Lorsque cette vertu cesse, l'ambition entre dans les cœurs qui peuvent la recevoir, et l'avarice entre dans tous. Les désirs changent d'objets: ce qu'on aimait, on ne l'aime plus; on était libre avec les lois, on veut être libre contre elles; chaque citoyen est comme un esclave échappé de la maison de son maître; ce qui était maxime, on l'appelle rigueur; ce qui était règle, on l'appelle gêne; ce qui était attention, on l'appelle crainte. C'est la frugalité qui y est l'avarice, et non pas le désir d'avoir. Autrefois le bien des particuliers faisait le trésor public; mais pour lors le trésor public devient le patrimoine des particuliers. La république est une dépouille; et sa force n'est plus que le pouvoir de quelques citoyens et la licence de tous[C46].

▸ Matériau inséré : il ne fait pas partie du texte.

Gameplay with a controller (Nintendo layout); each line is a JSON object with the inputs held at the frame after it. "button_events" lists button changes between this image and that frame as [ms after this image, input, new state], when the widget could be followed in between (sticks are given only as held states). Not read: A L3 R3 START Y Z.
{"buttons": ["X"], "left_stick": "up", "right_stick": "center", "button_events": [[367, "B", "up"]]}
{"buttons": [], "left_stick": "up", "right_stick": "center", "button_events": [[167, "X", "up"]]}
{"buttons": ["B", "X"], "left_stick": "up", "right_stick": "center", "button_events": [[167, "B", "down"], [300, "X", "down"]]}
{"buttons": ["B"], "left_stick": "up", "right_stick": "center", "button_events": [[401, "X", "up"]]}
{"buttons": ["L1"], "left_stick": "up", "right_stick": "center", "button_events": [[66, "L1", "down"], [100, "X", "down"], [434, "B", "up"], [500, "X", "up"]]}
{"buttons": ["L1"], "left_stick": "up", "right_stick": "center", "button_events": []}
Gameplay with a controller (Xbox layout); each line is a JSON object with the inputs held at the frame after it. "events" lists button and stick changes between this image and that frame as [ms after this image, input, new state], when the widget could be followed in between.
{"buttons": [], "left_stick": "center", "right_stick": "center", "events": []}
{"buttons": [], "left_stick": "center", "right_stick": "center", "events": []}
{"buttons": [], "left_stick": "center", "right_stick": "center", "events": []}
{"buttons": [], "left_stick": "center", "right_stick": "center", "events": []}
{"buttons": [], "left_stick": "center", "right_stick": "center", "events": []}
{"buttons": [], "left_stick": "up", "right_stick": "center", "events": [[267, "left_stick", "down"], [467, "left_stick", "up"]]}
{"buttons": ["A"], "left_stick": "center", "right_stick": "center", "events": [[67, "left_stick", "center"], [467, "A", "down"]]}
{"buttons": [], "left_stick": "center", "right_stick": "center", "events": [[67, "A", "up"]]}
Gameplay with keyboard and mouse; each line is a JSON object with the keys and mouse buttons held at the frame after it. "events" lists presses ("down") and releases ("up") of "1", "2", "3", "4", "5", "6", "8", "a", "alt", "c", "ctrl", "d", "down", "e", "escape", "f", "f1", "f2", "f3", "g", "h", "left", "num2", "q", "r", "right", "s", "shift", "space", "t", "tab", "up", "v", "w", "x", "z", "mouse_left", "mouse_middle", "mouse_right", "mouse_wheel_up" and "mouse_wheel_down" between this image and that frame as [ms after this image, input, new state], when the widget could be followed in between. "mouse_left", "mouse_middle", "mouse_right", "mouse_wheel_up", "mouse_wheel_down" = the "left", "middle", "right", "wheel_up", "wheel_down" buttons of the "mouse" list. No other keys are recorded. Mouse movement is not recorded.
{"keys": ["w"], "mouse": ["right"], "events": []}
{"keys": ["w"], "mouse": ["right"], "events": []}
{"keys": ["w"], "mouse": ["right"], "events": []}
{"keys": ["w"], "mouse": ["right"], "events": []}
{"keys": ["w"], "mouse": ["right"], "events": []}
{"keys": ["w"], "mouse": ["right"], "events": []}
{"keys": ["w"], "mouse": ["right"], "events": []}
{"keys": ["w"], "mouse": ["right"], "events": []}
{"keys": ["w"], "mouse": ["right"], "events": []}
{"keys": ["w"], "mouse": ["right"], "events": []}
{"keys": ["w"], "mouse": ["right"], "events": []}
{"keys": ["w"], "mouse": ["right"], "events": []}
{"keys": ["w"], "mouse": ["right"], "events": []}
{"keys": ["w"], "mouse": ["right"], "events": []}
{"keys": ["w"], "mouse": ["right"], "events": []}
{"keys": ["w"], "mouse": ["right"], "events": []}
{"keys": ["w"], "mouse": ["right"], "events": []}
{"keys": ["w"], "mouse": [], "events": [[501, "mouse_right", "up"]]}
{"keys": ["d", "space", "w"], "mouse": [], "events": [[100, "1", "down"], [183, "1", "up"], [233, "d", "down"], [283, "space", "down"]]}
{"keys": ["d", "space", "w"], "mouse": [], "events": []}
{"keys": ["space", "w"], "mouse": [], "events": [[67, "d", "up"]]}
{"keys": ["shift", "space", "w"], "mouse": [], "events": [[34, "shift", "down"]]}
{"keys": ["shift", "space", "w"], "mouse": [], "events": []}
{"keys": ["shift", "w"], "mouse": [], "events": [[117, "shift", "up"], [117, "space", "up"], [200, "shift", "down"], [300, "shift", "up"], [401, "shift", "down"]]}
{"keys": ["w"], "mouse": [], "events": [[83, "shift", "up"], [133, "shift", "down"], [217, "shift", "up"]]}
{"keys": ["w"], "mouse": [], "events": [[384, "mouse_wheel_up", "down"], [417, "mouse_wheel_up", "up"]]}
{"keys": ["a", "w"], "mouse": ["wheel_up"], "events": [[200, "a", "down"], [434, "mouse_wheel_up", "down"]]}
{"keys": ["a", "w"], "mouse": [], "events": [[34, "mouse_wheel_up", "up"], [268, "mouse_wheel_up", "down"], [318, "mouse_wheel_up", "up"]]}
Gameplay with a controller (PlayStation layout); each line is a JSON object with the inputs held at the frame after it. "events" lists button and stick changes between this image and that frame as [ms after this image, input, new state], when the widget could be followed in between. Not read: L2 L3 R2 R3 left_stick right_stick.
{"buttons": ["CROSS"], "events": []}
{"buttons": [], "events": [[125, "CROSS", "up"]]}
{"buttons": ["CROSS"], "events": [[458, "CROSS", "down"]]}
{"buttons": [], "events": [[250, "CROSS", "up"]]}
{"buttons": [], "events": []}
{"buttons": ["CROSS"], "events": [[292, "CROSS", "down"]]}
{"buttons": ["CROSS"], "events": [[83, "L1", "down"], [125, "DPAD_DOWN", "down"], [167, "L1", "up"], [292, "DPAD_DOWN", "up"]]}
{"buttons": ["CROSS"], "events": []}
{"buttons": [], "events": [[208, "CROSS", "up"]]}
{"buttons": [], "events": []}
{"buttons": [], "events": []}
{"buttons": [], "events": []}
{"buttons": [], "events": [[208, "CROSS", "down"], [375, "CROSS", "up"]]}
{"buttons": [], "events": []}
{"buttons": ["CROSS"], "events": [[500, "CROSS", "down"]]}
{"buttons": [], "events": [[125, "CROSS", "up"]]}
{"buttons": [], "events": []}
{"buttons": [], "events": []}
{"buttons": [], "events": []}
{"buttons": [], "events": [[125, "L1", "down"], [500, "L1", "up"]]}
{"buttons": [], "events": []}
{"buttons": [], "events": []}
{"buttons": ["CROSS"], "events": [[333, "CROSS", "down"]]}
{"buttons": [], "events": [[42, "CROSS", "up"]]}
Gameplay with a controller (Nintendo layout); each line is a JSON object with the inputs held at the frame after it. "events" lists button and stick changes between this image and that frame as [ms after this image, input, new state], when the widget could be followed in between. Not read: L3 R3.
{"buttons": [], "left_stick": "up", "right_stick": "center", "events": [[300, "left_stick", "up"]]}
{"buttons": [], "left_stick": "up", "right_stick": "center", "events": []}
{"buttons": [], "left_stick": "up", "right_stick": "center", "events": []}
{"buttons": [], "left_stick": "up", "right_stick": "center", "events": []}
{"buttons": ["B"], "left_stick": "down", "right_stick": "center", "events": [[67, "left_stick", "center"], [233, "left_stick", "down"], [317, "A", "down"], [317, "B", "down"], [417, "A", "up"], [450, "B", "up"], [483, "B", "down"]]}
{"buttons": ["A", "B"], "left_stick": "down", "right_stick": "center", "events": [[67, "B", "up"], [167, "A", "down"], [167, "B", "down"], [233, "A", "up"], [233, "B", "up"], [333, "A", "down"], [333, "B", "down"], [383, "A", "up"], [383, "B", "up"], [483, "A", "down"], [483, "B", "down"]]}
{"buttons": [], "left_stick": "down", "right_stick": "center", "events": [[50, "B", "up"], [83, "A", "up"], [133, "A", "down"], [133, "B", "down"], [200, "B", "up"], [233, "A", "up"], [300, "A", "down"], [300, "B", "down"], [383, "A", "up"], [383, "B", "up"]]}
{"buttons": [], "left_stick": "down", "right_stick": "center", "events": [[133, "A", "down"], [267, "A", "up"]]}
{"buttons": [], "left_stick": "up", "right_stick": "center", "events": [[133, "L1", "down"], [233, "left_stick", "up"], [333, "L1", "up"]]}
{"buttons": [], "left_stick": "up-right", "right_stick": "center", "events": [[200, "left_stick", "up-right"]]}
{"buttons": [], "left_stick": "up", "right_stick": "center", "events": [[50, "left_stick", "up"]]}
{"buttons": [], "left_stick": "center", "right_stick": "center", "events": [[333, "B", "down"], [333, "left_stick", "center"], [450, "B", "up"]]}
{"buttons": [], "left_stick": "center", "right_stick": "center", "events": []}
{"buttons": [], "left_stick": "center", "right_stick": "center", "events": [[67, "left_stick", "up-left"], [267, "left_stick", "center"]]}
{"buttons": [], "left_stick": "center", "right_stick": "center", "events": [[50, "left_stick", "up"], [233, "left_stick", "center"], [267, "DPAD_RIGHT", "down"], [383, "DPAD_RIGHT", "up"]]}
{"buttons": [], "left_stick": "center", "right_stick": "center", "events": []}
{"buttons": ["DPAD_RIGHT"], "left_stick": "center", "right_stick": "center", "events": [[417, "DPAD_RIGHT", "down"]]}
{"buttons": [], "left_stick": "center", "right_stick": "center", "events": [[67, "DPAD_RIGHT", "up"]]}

Athènes eut dans son sein les mêmes forces pendant qu'elle domina avec tant de gloire, et pendant qu'elle servit avec tant de honte. Elle avait vingt mille citoyens[M34] lorsqu'elle défendit les Grecs contre les Perses, qu'elle disputa l'empire à Lacédémone et qu'elle attaqua la Sicile. Elle en avait vingt mille lorsque Démétrius de Phalère les dénombra[M35] comme dans un marché l'on compte les esclaves. Quand Philippe osa dominer dans la Grèce, quand il parut aux portes d'Athènes[M36], elle n'avait encore perdu que le temps. On peut voir dans Démosthène quelle peine il fallut pour la réveiller: on y craignait Philippe, non pas comme l'ennemi de la liberté, mais des plaisirs[M37]. Cette ville, qui avait résisté à tant de défaites, qu'on avait vue renaître après ses destructions, fut vaincue à Chéronée, et le fut pour toujours. Qu'importe que Philippe renvoie tous ses prisonniers? il ne renvoie pas des hommes. Il était toujours aussi aisé de triompher des forces d'Athènes qu'il était difficile de triompher de sa vertu.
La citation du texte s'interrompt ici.